“Further deterioration in the position of the Jews in the Soviet Union” was reported here last night by Benjamin R. Epstein, national director of the Anti-Defamation League of B’nai B’rith, addressing a dinner of the Czechoslovak National Council, which represents about 300,000 Czechs and Slovaks in this country.
“The present Soviet regime has not relaxed its harsh policies toward Jews, and still seeks to isolate them, encouraging their displacement from all major sectors of public life throughout the USSR,” Mr. Epstein said. “This official policy is being implemented by a virulent and widespread anti-Semitic campaign in the press, which is inciting the public against Soviet Jews, who are being made to feel that they are living in an alien courtyard.”

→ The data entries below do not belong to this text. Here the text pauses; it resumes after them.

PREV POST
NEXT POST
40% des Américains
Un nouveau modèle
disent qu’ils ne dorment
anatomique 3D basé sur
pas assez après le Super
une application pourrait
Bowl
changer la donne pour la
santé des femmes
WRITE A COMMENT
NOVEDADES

Mr. Epstein addressed the Council after accepting its Jan Masaryk Award to the Anti-Defamation League “for its fight against bigotry and discrimination and its work in behalf of American democracy and human freedom.” He paid tribute to Thomas Masaryk, founder of the republic of Czechoslovakia as “one of the foremost champions of human rights in modern history,” and to his son, Jan, “a constant fighter for freedom against Nazi and Communist tyranny.”
The ADL leader said “the present Soviet regime has taken over intact the essential features of Stalin’s irrational policy toward Jews, who continue to be officially deprived of major cultural and religious rights granted to other religious groups and discriminated against in education and employment.” A full report on the subject, called “Anti-Jewish Propaganda in the Soviet Union.” will be published by the ADL soon, he said. The report is being prepared under the supervision of Arnold Forster, the League’s general counsel.

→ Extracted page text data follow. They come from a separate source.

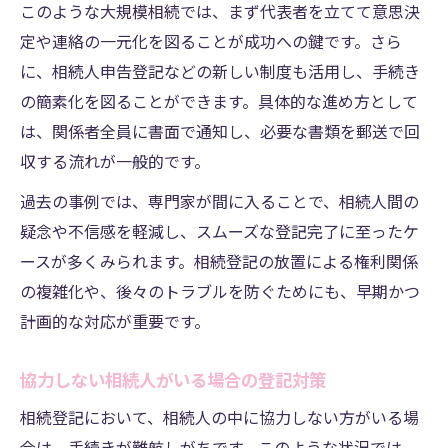
このような大規模相続では、まず代表者を立てて意思決
定や連絡の一元化を図ることが成功への鍵です。さら
に、相続人申告登記などの新しい制度も活用し、手続き
の簡素化を図ることができます。具体的な進め方として
は、関係者全員に書面で通知し、必要な書類を郵送で回
収する流れが一般的です。
過去の事例では、専門家が間に入ることで、相続人間の
疑念や不信感を軽減し、スムーズな登記完了に至ったケ
ースが多くみられます。相続登記の放置による権利関係
の複雑化や、後々のトラブルを防ぐためにも、早期かつ
計画的な対応が重要です。
協力しない相続人がいる場合の登記対策
相続登記において、相続人の中に協力しない方がいる場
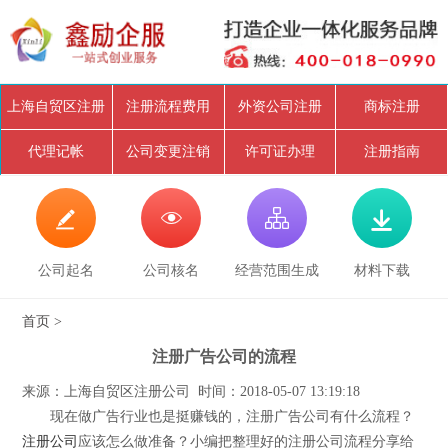
上海自贸区注册
注册流程费用
外资公司注册
商标注册
代理记帐
公司变更注销
许可证办理
注册指南




公司起名
公司核名
经营范围生成
材料下载
首页
>
注册广告公司的流程
来源：上海自贸区注册公司 时间：2018-05-07 13:19:18
现在做广告行业也是挺赚钱的，注册广告公司有什么流程？
注册公司
应该怎么做准备？小编把整理好的注册公司流程分享给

Anti-Jewish articles in the central and provincial newspapers of the USSR have increased in 1959 and 1960, according to Mr. Epstein. In these articles, he said, “Judaism as a religion is denigrated and vilified, its clerical and lay leadership portrayed as swindlers, alcoholics, brawlers and immoralists.” This press campaign has led to the distribution of crackpot and violent anti-Semitic pamphlets and handbills in Moscow. Kharkov, Kiev, Vinnitsa and other cities and the desecration of Jewish cemeteries and synagogues and physical assaults on individual Jews, Mr. Epstein stated.